Таковы отрицательные черты японского национального характера. Они и привели к поражению, которое мы потерпели в сражении у о. Мидуэй и которое зачеркнуло все смелые подвига и драгоценные жертвы тех, кто принимал в нем участие. В этих отрицательных чертах лежит причина и всех несчастий Японии».
Когда я прочел эти строки Михаилу Александровичу Нюхтикову, он, знавший японцев «в деле», поразился более всего как раз их желанию защититься от ограниченности начальства и их умению не повторять очевидных ошибок...

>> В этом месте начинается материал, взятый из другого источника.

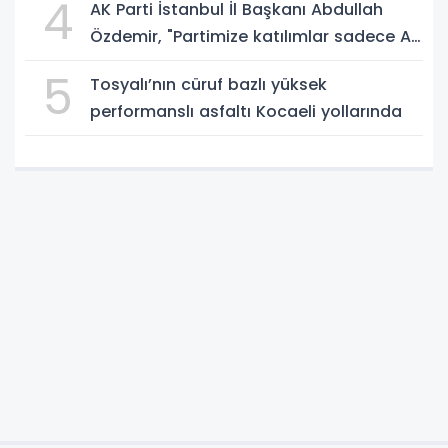
4
AK Parti İstanbul İl Başkanı Abdullah
Özdemir, "Partimize katılımlar sadece AK
Parti’nin değil, Türkiye’nin büyümesidir"
5
Tosyalı’nın cüruf bazlı yüksek
performanslı asfaltı Kocaeli yollarında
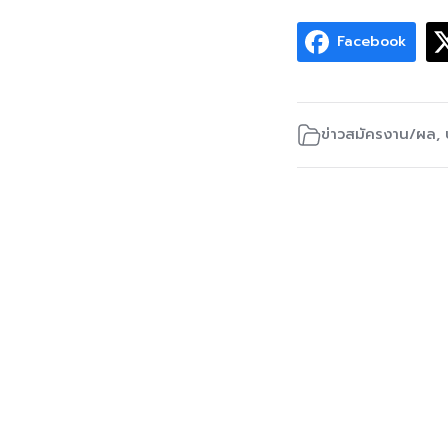
Facebook
ข่าวสมัครงาน/ผล
,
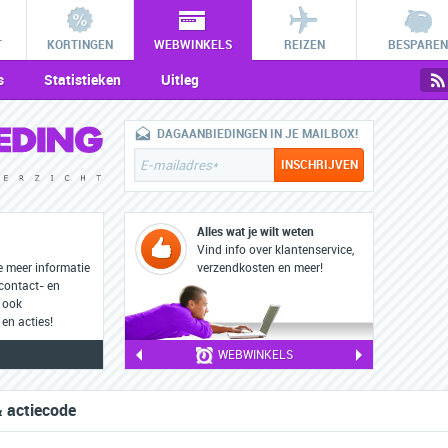
T
KORTINGEN
WEBWINKELS
REIZEN
BESPAREN
s
Statistieken
Uitleg
DAGAANBIEDINGEN IN JE MAILBOX!
Alles wat je wilt weten
Vind info over klantenservice,
e meer informatie
verzendkosten en meer!
 contact- en
 ook
en acties!
WEBWINKELS
& actiecode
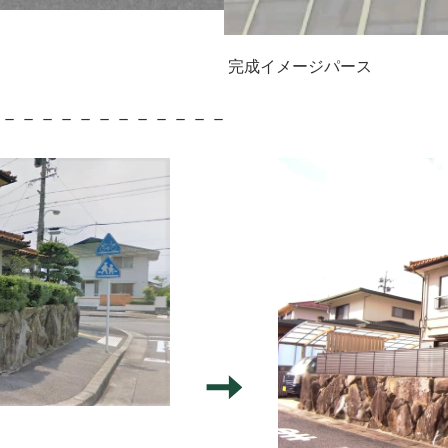
完成イメージパース
－－－－－－－－－－－－－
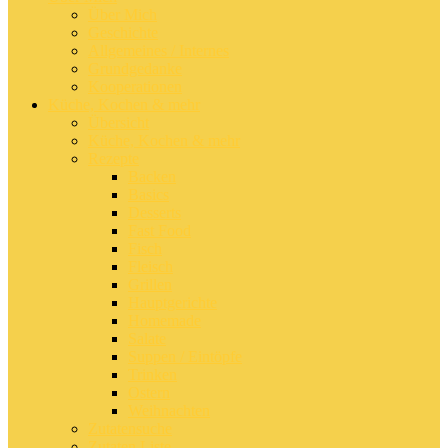
Über Mich
Geschichte
Allgemeines / Internes
Grundgedanke
Kooperationen
Küche, Kochen & mehr
Übersicht
Küche, Kochen & mehr
Rezepte
Backen
Basics
Desserts
Fast Food
Fisch
Fleisch
Grillen
Hauptgerichte
Homemade
Salate
Suppen / Eintöpfe
Trinken
Ostern
Weihnachten
Zutatensuche
Zutaten Liste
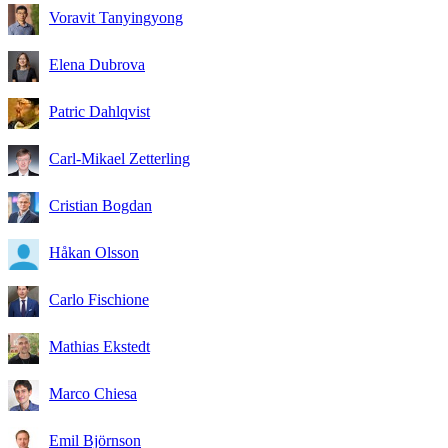
Voravit Tanyingyong
Elena Dubrova
Patric Dahlqvist
Carl-Mikael Zetterling
Cristian Bogdan
Håkan Olsson
Carlo Fischione
Mathias Ekstedt
Marco Chiesa
Emil Björnson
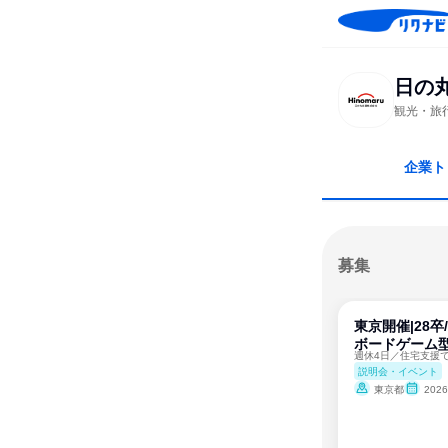
日の
観光・旅
企業ト
募集
東京開催|28
ボードゲーム
説明会・イベント
東京都
202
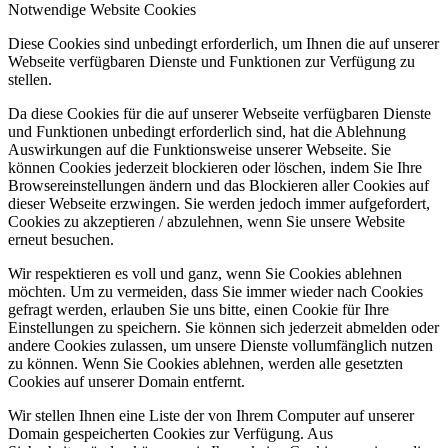
Notwendige Website Cookies
Diese Cookies sind unbedingt erforderlich, um Ihnen die auf unserer
Webseite verfügbaren Dienste und Funktionen zur Verfügung zu
stellen.
Da diese Cookies für die auf unserer Webseite verfügbaren Dienste
und Funktionen unbedingt erforderlich sind, hat die Ablehnung
Auswirkungen auf die Funktionsweise unserer Webseite. Sie
können Cookies jederzeit blockieren oder löschen, indem Sie Ihre
Browsereinstellungen ändern und das Blockieren aller Cookies auf
dieser Webseite erzwingen. Sie werden jedoch immer aufgefordert,
Cookies zu akzeptieren / abzulehnen, wenn Sie unsere Website
erneut besuchen.
Wir respektieren es voll und ganz, wenn Sie Cookies ablehnen
möchten. Um zu vermeiden, dass Sie immer wieder nach Cookies
gefragt werden, erlauben Sie uns bitte, einen Cookie für Ihre
Einstellungen zu speichern. Sie können sich jederzeit abmelden oder
andere Cookies zulassen, um unsere Dienste vollumfänglich nutzen
zu können. Wenn Sie Cookies ablehnen, werden alle gesetzten
Cookies auf unserer Domain entfernt.
Wir stellen Ihnen eine Liste der von Ihrem Computer auf unserer
Domain gespeicherten Cookies zur Verfügung. Aus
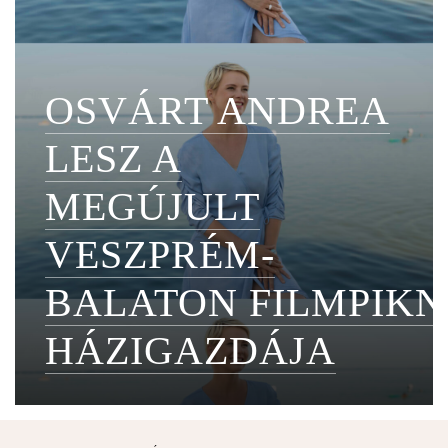
OSVÁRT ANDREA
LESZ A
MEGÚJULT
VESZPRÉM-
BALATON FILMPIKN
HÁZIGAZDÁJA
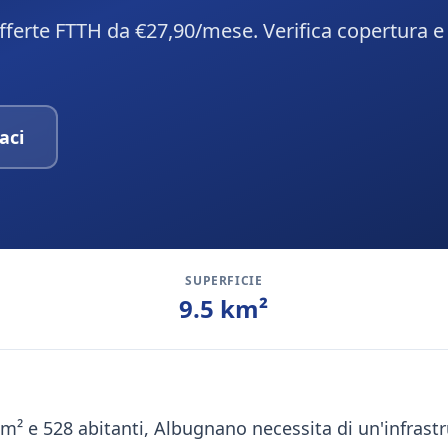
fferte FTTH da €27,90/mese. Verifica copertura e
aci
SUPERFICIE
9.5
km²
km² e 528 abitanti, Albugnano necessita di un'infrastr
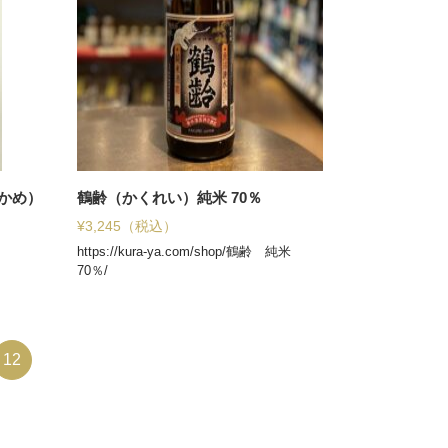
かめ）
鶴齢（かくれい）純米 70％
¥
3,245
（税込）
https://kura-ya.com/shop/鶴齢 純米
70％/
12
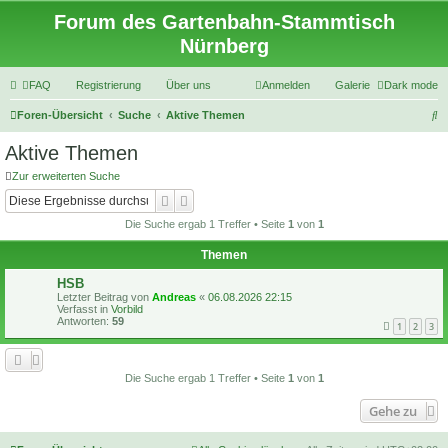
Forum des Gartenbahn-Stammtisch
Nürnberg
FAQ
Registrierung
Über uns
Anmelden
Galerie
Dark mode
S
Foren-Übersicht
Suche
Aktive Themen
u
Aktive Themen
c
Zur erweiterten Suche
h
Suche
Erweiterte Suche
e
Die Suche ergab 1 Treffer • Seite
1
von
1
Themen
HSB
Letzter Beitrag von
Andreas
«
06.08.2026 22:15
Verfasst in
Vorbild
Antworten:
59
1
2
3
Die Suche ergab 1 Treffer • Seite
1
von
1
Gehe zu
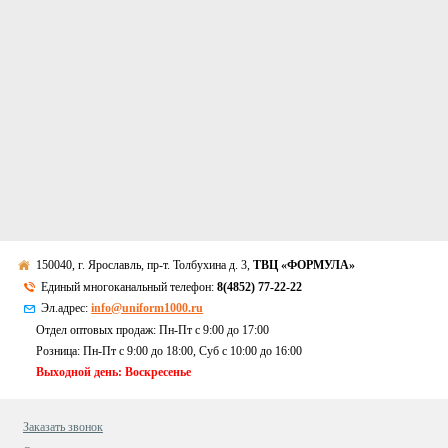
150040, г. Ярославль, пр-т. Толбухина д. 3,
ТВЦ «ФОРМУЛА»
Единый многоканальный телефон:
8(4852) 77-22-22
Эл.адрес:
info@uniform1000.ru
Отдел оптовых продаж: Пн-Пт с 9:00 до 17:00
Розница: Пн-Пт с 9:00 до 18:00, Суб c 10:00 до 16:00
Выходной день: Воскресенье
Заказать звонок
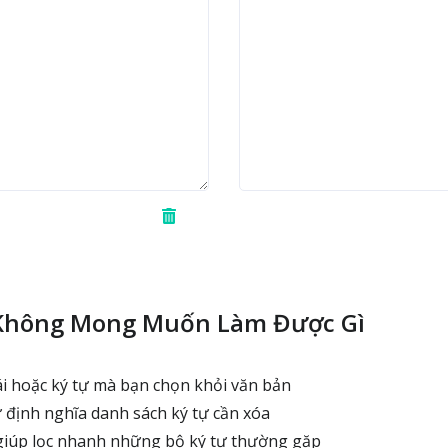
 Không Mong Muốn Làm Được Gì
 hoặc ký tự mà bạn chọn khỏi văn bản
định nghĩa danh sách ký tự cần xóa
giúp lọc nhanh những bộ ký tự thường gặp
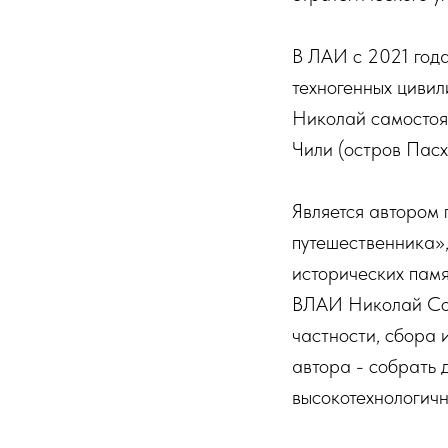
В ЛАИ с 2021 год
техногенных цивил
Николай самостоят
Чили (остров Пасх
Является автором
путешественника»
исторических памя
ВЛАИ Николай Сов
частности, сбора 
автора - собрать 
высокотехнологич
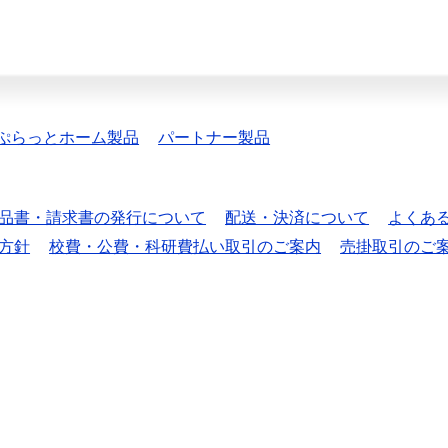
ぷらっとホーム製品
パートナー製品
品書・請求書の発行について
配送・決済について
よくあ
方針
校費・公費・科研費払い取引のご案内
売掛取引のご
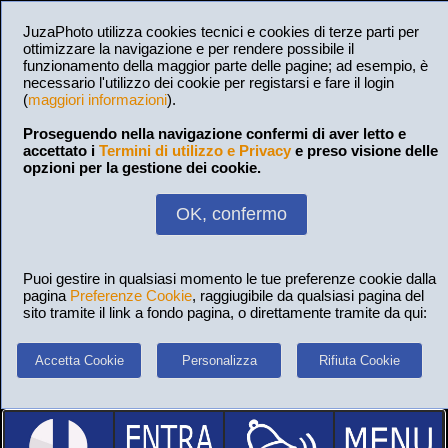
JuzaPhoto utilizza cookies tecnici e cookies di terze parti per
ottimizzare la navigazione e per rendere possibile il
funzionamento della maggior parte delle pagine; ad esempio, è
necessario l'utilizzo dei cookie per registarsi e fare il login
(
maggiori informazioni
).
Proseguendo nella navigazione confermi di aver letto e
accettato i
Termini di utilizzo e Privacy
e preso visione delle
opzioni per la gestione dei cookie.
OK, confermo
Puoi gestire in qualsiasi momento le tue preferenze cookie dalla
pagina
Preferenze Cookie
, raggiugibile da qualsiasi pagina del
sito tramite il link a fondo pagina, o direttamente tramite da qui:
Accetta Cookie
Personalizza
Rifiuta Cookie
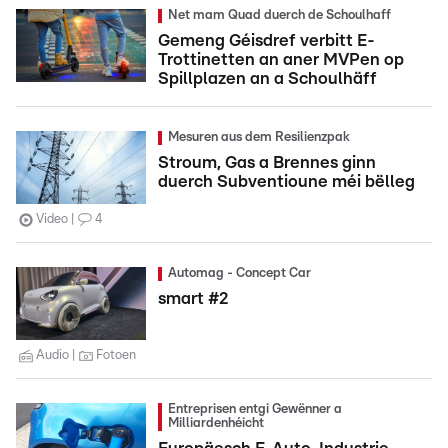
Net mam Quad duerch de Schoulhaff
Gemeng Géisdref verbitt E-
Trottinetten an aner MVPen op
Spillplazen an a Schoulhäff
Mesuren aus dem Resilienzpak
Stroum, Gas a Brennes ginn
duerch Subventioune méi bëlleg
Video
4
Automag - Concept Car
smart #2
Audio
Fotoen
Entreprisen entgi Gewënner a
Milliardenhéicht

Прежде, чем закончить разговор о предвоенном опыте, еще несколько слов о важности учета собственных ошибок. И для нас это насущная необходимость. Народная мудрость о том, что за одного битого двух небитых дают, гораздо глубже, чем может показаться на первый взгляд. Поражение в примитивной уличной драке, полуголодное детство, любые жизненные, бытовые невзгоды, конечно же, дают многое тем, кто способен делать безжалостные по отношению к себе, пусть обидные поначалу, но конструктивные, в конечном итоге, хладнокровные выводы. Но еще более это важно, когда речь идет об ошибках крупномасштабных, стратегических, касающихся не отдельной личности, но народа, страны, их перспектив не на годы, но — десятилетия и века. Наши вечные бездорожье, грязь, разрозненность, неурожай — не дают нам необходимого «пинка» — проснуться, призадуматься и действовать, они давно уже побеждают нас. В Германии, в исторически недавнем прошлом,
чуть больше ста лет тому назад, Бисмарк поднял свой народ на борьбу практически с теми же бедами. Итог известен.